* Document *
● ● ● ● ● ● ●

Studio album by Jens Lekman
- Released: 17 February 2017
- Recorded: 2015–16
- Genre: Indie pop
- Length: 41:07
- Label: Secretly Canadian
- Producer: Jens Lekman; Ewan Pearson;

Jens Lekman chronology
| I Know What Love Isn't (2012) | Life Will See You Now (2017) |  |

Singles from Life Will See You Now
- "What's That Perfume That You Wear?" Released: 4 January 2017; "Evening Prayer" Released: 7 February 2017;

= Life Will See You Now =

Life Will See You Now is the fourth studio album by Swedish indie pop musician Jens Lekman. The album was released on 17 February 2017 through Secretly Canadian.

The album's title and release date were first announced on 4 January 2017, accompanied by the release of its lead single, "What's That Perfume That You Wear?" A second song, "Evening Prayer", was released on 7 February.

==Background==
Lekman had finished a follow-up record to his third studio album I Know What Love Isn't in 2014, but scrapped it after he felt that the finished product "sounded like [he] had given up". The following year, he launched a project he entitled Postcards, which saw him writing and releasing a new song each week of the year, and his more freeform approach to songwriting on Postcards carried over to the making of Life Will See You Now. In an interview about the making of the album, Lekman said: "I wanted it to be a pop record... I Know What Love Isn't was almost an extreme narrowing of the palette I was using, but for this one I wanted it to be more colorful. I wanted there to be more instruments. I was learning about drum machines and electronic instruments when I was making this."

==Critical reception==

Life Will See You Now received highly positive reviews from music critics. At Metacritic, which assigns a normalized rating out of 100 to reviews from mainstream critics, the album received an average score of 83, based on 23 reviews, which indicates "universal acclaim".

● ● ● ● ● ● ●

* Task list *
(1) Could you transcribe the passage of the Life Will See You Now article that opens with the words containing "The album's title" and closes with "on 7 February."?
(2) Can you pick up the Life Will See You Now article from its last sentence and keep writing it?
None of the entries that follow have any connection to the Life Will See You Now article.

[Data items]

● ● ● ● ● ● ●

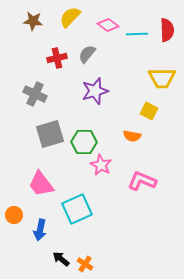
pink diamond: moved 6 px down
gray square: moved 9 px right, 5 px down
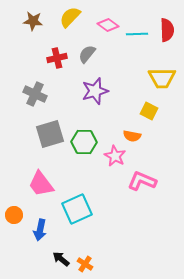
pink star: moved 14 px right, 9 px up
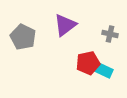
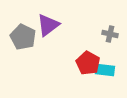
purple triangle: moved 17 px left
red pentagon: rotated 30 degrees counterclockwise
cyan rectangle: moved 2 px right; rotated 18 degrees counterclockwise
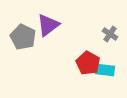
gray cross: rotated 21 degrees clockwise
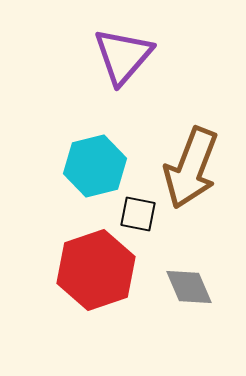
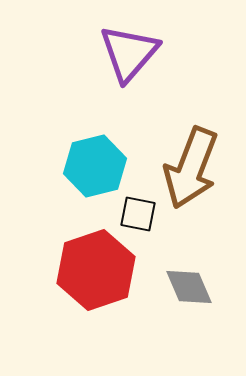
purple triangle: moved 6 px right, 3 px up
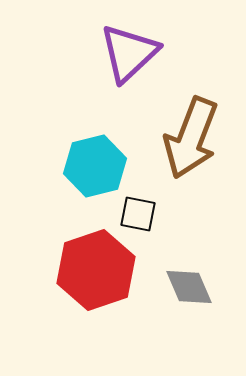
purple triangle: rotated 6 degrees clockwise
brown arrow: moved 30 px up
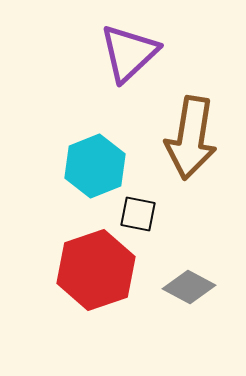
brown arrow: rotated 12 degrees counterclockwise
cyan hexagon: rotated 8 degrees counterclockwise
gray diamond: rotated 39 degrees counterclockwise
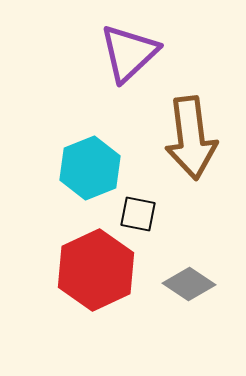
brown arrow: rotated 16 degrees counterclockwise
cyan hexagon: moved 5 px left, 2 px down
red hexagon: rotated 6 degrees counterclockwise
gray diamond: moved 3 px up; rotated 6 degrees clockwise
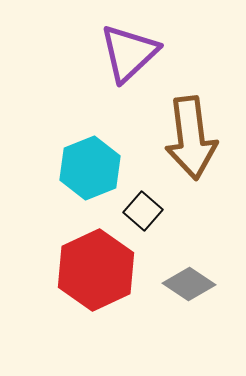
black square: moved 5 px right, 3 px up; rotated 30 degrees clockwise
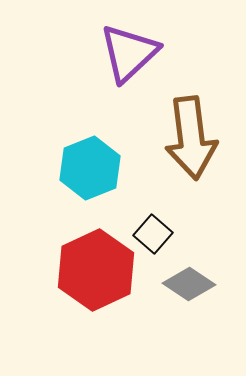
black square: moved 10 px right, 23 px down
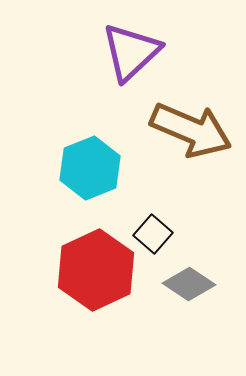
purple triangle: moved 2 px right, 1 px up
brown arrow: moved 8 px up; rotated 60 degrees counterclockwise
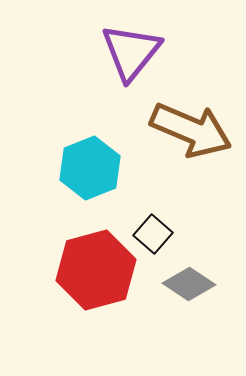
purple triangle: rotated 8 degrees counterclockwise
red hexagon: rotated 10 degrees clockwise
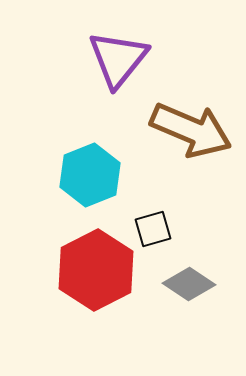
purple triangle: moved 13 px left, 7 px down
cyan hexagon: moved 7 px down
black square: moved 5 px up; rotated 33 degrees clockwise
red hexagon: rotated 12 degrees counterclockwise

● ● ● ● ● ● ●

* Set of answers *
(1)
The album's title and release date were first announced on 4 January 2017, accompanied by the release of its lead single, "What's That Perfume That You Wear?" A second song, "Evening Prayer", was released on 7 February.

(2)
Professional ratings
Aggregate scores
| Source | Rating |
| AnyDecentMusic? | 7.4/10 |
| Metacritic | 83/100 |
Review scores
| Source | Rating |
| AllMusic | Star Half star |
| Entertainment Weekly | A |
| The Guardian | Star |
| The Irish Times | Star |
| The Observer | Star |
| Pitchfork | 8.0/10 |
| Record Collector | Star |
| Rolling Stone | Star Half star |
| Uncut | 8/10 |
| Vice | A |

===Accolades===

| Publication | Accolade | Rank | Ref. |
|---|---|---|---|
| PopMatters | Top 60 Albums of 2017 | 39 |  |
| The Skinny | Top 50 Albums of 2017 | 30 |  |
| Spectrum Culture | Top 20 Albums of 2017 | 8 |  |
| Under the Radar | Top 100 Albums of 2017 | 37 |  |

==Track listing==

Sample credits
- "What's That Perfume That You Wear?" contains samples of "The Path", written by Ralph MacDonald, William Eaton, and William Salter, and performed by Ralph MacDonald.
- "How We Met, The Long Version" contains samples of "Don't Stop Dancin'", written by Alvin Stewart and performed by Jackie Stoudemire.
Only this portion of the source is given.